▶ Problem requirements
Locate and copy each line in the data that contains the word "Wednesday".
### Entries supplied
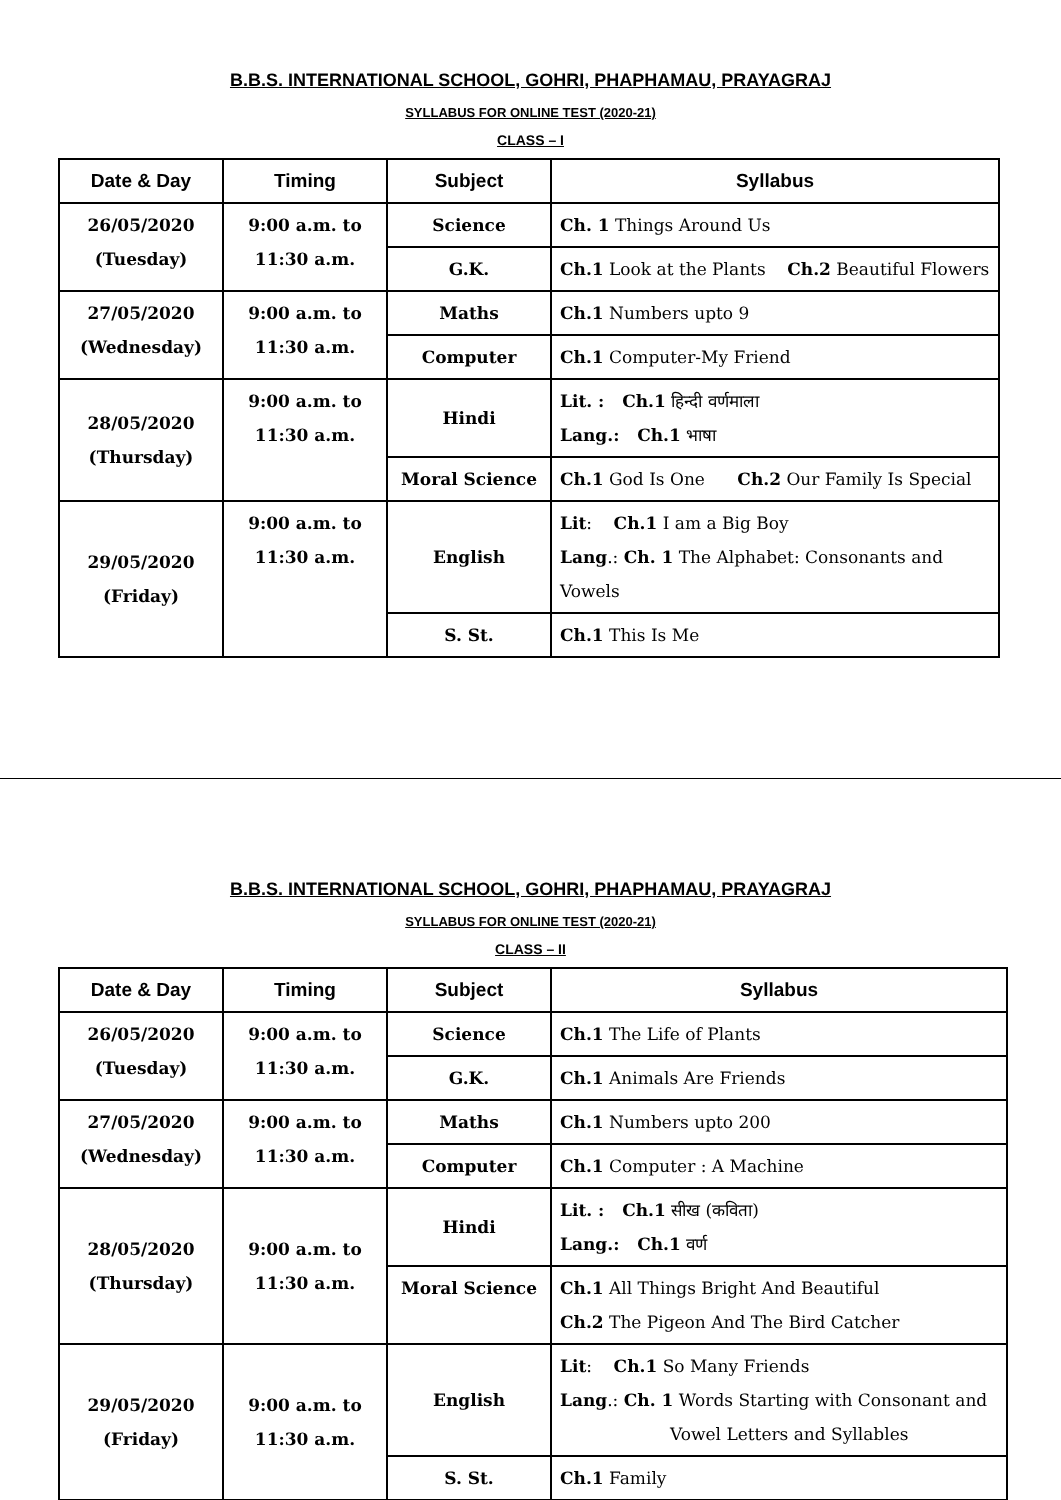B.B.S. INTERNATIONAL SCHOOL, GOHRI, PHAPHAMAU, PRAYAGRAJ
SYLLABUS FOR ONLINE TEST (2020-21)
CLASS – I
| Date & Day | Timing | Subject | Syllabus |
| --- | --- | --- | --- |
| 26/05/2020 (Tuesday) | 9:00 a.m. to 11:30 a.m. | Science | Ch. 1 Things Around Us |
| | | G.K. | Ch.1 Look at the Plants Ch.2 Beautiful Flowers |
| 27/05/2020 (Wednesday) | 9:00 a.m. to 11:30 a.m. | Maths | Ch.1 Numbers upto 9 |
| | | Computer | Ch.1 Computer-My Friend |
| 28/05/2020 (Thursday) | 9:00 a.m. to 11:30 a.m. | Hindi | Lit. : Ch.1 हिन्दी वर्णमाला Lang.: Ch.1 भाषा |
| | | Moral Science | Ch.1 God Is One Ch.2 Our Family Is Special |
| 29/05/2020 (Friday) | 9:00 a.m. to 11:30 a.m. | English | Lit : Ch.1 I am a Big Boy Lang .: Ch. 1 The Alphabet: Consonants and Vowels |
| | | S. St. | Ch.1 This Is Me |
B.B.S. INTERNATIONAL SCHOOL, GOHRI, PHAPHAMAU, PRAYAGRAJ
SYLLABUS FOR ONLINE TEST (2020-21)
CLASS – II
| Date & Day | Timing | Subject | Syllabus |
| --- | --- | --- | --- |
| 26/05/2020 (Tuesday) | 9:00 a.m. to 11:30 a.m. | Science | Ch.1 The Life of Plants |
| | | G.K. | Ch.1 Animals Are Friends |
| 27/05/2020 (Wednesday) | 9:00 a.m. to 11:30 a.m. | Maths | Ch.1 Numbers upto 200 |
| | | Computer | Ch.1 Computer : A Machine |
| 28/05/2020 (Thursday) | 9:00 a.m. to 11:30 a.m. | Hindi | Lit. : Ch.1 सीख (कविता) Lang.: Ch.1 वर्ण |
| | | Moral Science | Ch.1 All Things Bright And Beautiful Ch.2 The Pigeon And The Bird Catcher |
| 29/05/2020 (Friday) | 9:00 a.m. to 11:30 a.m. | English | Lit : Ch.1 So Many Friends Lang .: Ch. 1 Words Starting with Consonant and Vowel Letters and Syllables |
| | | S. St. | Ch.1 Family |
######
▶ Your solution
| 27/05/2020 (Wednesday) | 9:00 a.m. to 11:30 a.m. | Maths | Ch.1 Numbers upto 9 |
| 27/05/2020 (Wednesday) | 9:00 a.m. to 11:30 a.m. | Maths | Ch.1 Numbers upto 200 |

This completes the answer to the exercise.